今週、演出家の松永くんが「日宝」に移籍しないかとスズ子ちゃんを誘うエピソードが描かれます。

このエピソードは史実をもとにしています。

史実では次のようなことがありました。

演出家の松永くんの実在モデルは益田貞信氏。

日宝の実在モデルは東宝です。

益田貞信氏の祖父は三井物産を創業した益田孝雄男爵です。

そんなセレブ家庭に生まれ育ち欧米で最先端の舞台芸術に触れた経験がある益田貞信氏は、松竹の社風が合わずに東宝に移籍。
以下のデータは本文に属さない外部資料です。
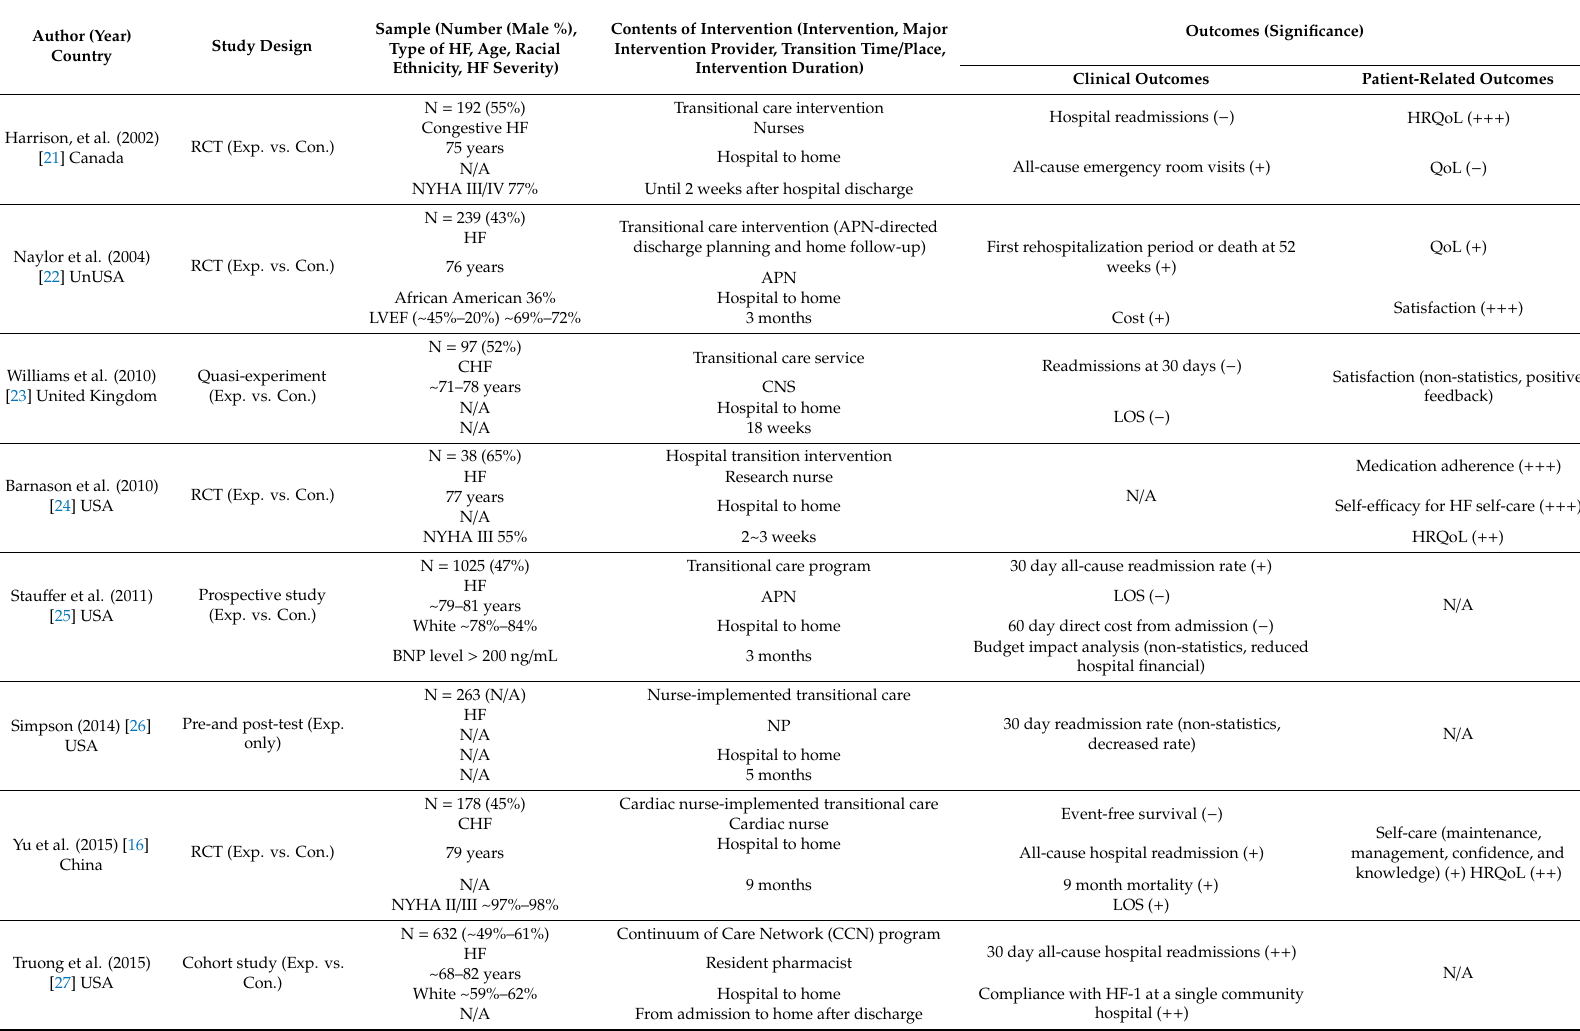
Table 1. Descriptive summary of transitional care intervention studies for patients with HF ( n =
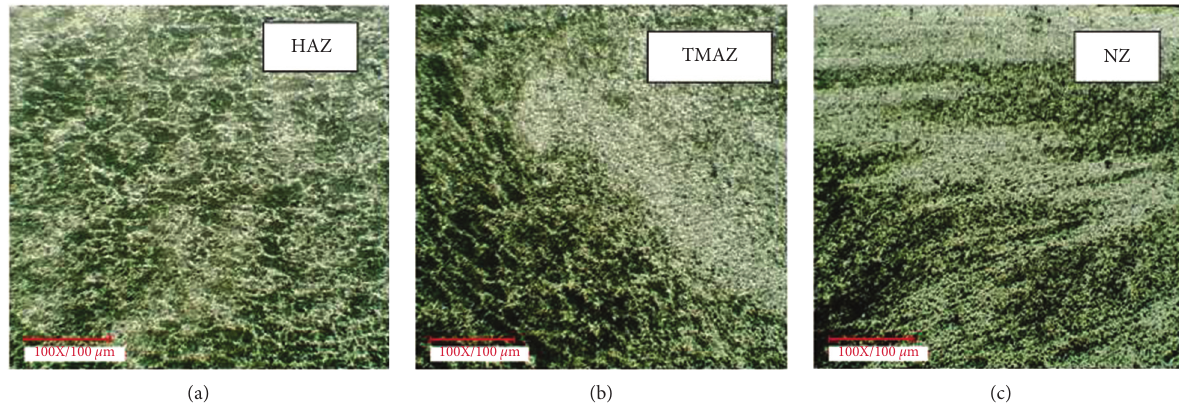
Figure 12: (a–c) Microstructure of cross section of bead-on-plate processed specimen at a tool spinning speed of 1200rpm, traverse speed of 20mm/min, and axial load of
益田貞信氏が東宝に移籍したのは昭和13年(1938年)6月のことでした。

そして翌年の春、かねてより笠置シヅ子さんの才能を買っていた益田貞信氏が、東宝に移籍しないかと笠置シヅ子さんを誘いました。

東宝への移籍を誘われた当時、笠置シヅ子さんの養母は闘病中で、治療に多額のお金が必要でした。

そんな中での移籍話で東宝から提案された給料は、松竹の200円に対して東宝は300円。

笠置シヅ子さんは東宝の契約書に調印しました。

しかし調印の事実はすぐに松竹の幹部の知るところとなり、移籍問題は大騒動に発展しました。